- [Passage shown]

▬▬▬

The Core Distinction
Concurrency is about dealing with many things at once. It’s a structural property of a program: tasks are broken up so that progress on multiple tasks can be interleaved. Only one thing may actually be running at any given instant.
Parallelism is about doing many things at once. It requires multiple CPU cores (or machines) and means that multiple computations are literally executing at the same time.
A useful analogy: a single barista handling three coffee orders by alternating between them is concurrent. Three baristas each making one order simultaneously is parallel.
The timeline diagram below makes this concrete — notice how concurrent tasks interleave on a single timeline, while parallel tasks run side by side simultaneously:

The Python GIL: History and Removal
To understand Python’s concurrency model, you need to understand the Global Interpreter Lock (GIL) — one of the most discussed and debated features in the language’s history.
What Was the GIL?

▬▬▬

- [Exercise data]

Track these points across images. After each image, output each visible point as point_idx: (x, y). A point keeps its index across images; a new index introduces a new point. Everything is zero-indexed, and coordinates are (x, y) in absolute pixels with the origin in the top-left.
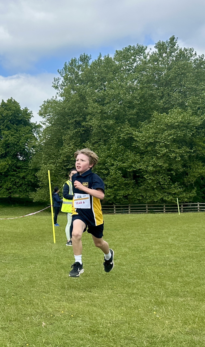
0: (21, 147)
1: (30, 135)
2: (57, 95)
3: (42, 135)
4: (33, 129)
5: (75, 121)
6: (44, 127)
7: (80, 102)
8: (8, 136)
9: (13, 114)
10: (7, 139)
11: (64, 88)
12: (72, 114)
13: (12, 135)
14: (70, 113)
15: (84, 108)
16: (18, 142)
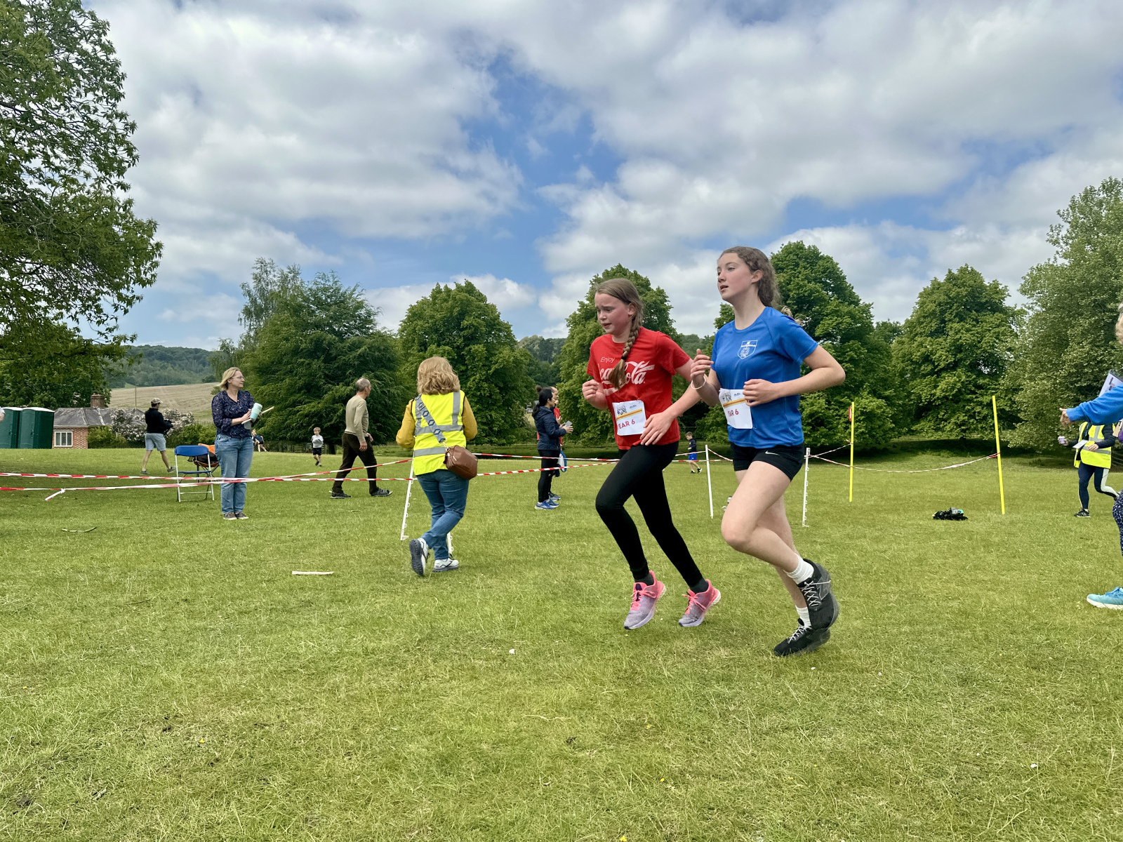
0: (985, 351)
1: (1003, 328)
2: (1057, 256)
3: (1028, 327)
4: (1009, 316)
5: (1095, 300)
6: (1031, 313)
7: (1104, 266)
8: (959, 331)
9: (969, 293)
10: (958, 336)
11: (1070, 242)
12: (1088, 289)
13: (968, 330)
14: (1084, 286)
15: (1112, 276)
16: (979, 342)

▬▬▬

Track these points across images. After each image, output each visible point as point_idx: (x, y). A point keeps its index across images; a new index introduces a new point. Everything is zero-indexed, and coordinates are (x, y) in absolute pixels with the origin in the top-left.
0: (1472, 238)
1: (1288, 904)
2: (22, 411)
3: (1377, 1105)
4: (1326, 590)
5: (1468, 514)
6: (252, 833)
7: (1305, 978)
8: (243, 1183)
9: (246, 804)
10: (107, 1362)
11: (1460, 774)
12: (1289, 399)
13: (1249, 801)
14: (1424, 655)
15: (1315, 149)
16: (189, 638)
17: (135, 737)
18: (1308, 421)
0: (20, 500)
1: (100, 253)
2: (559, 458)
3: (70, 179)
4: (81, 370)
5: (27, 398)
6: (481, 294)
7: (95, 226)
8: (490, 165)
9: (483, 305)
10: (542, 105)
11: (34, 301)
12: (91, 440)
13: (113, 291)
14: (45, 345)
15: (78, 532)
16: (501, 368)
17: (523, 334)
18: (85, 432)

▬▬▬

- [Action item] Transcribe the passage on concurrency and parallelism above, from "Parallelism is about" up to and including "the language’s history.".

- [Result below]
Parallelism is about doing many things at once. It requires multiple CPU cores (or machines) and means that multiple computations are literally executing at the same time.
A useful analogy: a single barista handling three coffee orders by alternating between them is concurrent. Three baristas each making one order simultaneously is parallel.
The timeline diagram below makes this concrete — notice how concurrent tasks interleave on a single timeline, while parallel tasks run side by side simultaneously:

The Python GIL: History and Removal
To understand Python’s concurrency model, you need to understand the Global Interpreter Lock (GIL) — one of the most discussed and debated features in the language’s history.